EXERCISE. Pictures are not part of the copy; reproduce the remaining data exactly.

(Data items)

=== Begin Enclosure ===

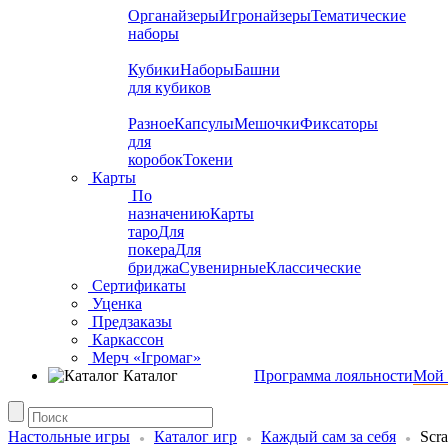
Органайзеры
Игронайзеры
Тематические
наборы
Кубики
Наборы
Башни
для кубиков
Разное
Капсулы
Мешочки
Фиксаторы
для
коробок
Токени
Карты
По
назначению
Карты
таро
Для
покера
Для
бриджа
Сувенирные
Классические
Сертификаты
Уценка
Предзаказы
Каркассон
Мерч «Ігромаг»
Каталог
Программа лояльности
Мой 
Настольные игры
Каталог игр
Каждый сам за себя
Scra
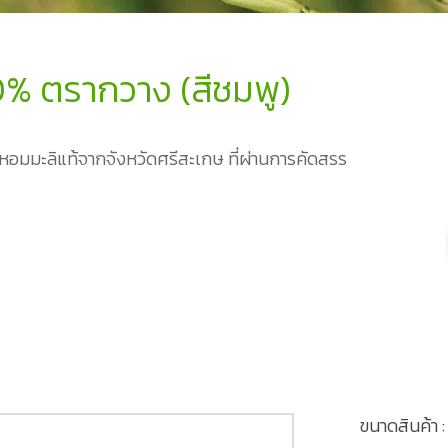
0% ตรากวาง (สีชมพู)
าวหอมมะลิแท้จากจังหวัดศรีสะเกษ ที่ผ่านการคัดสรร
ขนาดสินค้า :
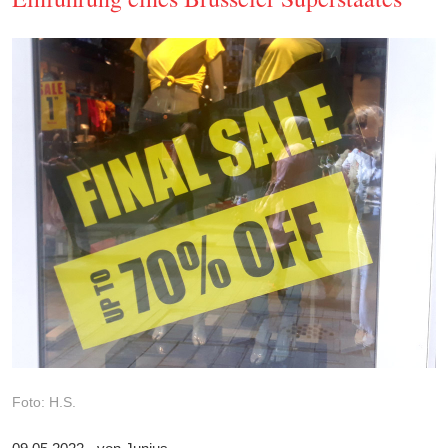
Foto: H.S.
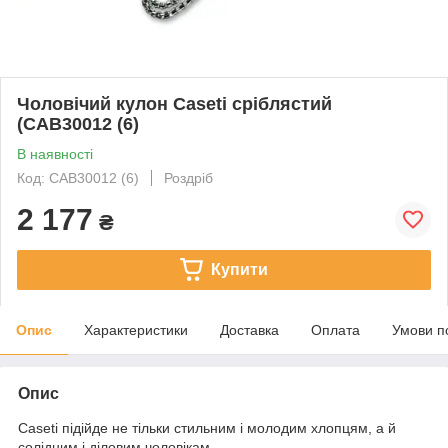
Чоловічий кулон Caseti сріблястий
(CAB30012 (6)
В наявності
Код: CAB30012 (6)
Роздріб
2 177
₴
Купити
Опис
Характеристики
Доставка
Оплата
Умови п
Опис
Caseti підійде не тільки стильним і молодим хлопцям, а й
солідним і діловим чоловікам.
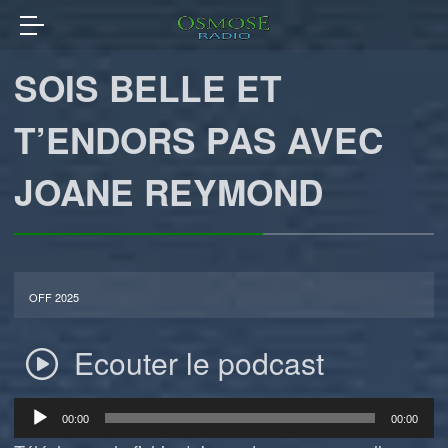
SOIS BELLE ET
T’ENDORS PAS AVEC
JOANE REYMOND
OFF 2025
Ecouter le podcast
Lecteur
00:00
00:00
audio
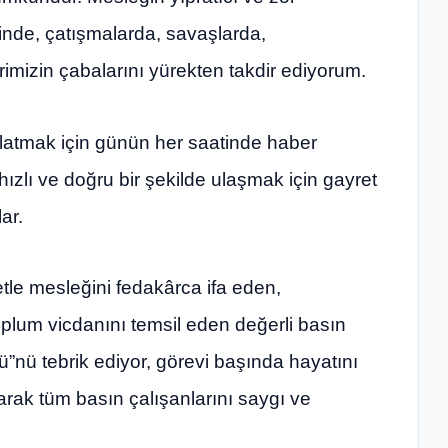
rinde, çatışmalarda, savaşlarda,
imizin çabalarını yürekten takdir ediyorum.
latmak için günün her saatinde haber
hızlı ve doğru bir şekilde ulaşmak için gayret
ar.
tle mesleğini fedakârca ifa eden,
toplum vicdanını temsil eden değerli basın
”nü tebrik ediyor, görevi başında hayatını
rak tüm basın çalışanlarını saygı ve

=== End Enclosure ===

ANSWER SECTION.
Органайзеры
Игронайзеры
Тематические
наборы
Кубики
Наборы
Башни
для кубиков
Разное
Капсулы
Мешочки
Фиксаторы
для
коробок
Токени
Карты
По
назначению
Карты
таро
Для
покера
Для
бриджа
Сувенирные
Классические
Сертификаты
Уценка
Предзаказы
Каркассон
Мерч «Ігромаг»
Каталог
Программа лояльности
Мой 
Настольные игры
Каталог игр
Каждый сам за себя
Scra
0% ตรากวาง (สีชมพู)
าวหอมมะลิแท้จากจังหวัดศรีสะเกษ ที่ผ่านการคัดสรร
ขนาดสินค้า :
Foto: H.S.
Чоловічий кулон Caseti сріблястий
(CAB30012 (6)
В наявності
Код: CAB30012 (6)
Роздріб
2 177
₴
Купити
Опис
Характеристики
Доставка
Оплата
Умови п
Опис
Caseti підійде не тільки стильним і молодим хлопцям, а й
солідним і діловим чоловікам.
SOIS BELLE ET
T’ENDORS PAS AVEC
JOANE REYMOND
OFF 2025
Ecouter le podcast
Lecteur
00:00
00:00
audio
rinde, çatışmalarda, savaşlarda,
imizin çabalarını yürekten takdir ediyorum.
latmak için günün her saatinde haber
hızlı ve doğru bir şekilde ulaşmak için gayret
ar.
tle mesleğini fedakârca ifa eden,
toplum vicdanını temsil eden değerli basın
”nü tebrik ediyor, görevi başında hayatını
rak tüm basın çalışanlarını saygı ve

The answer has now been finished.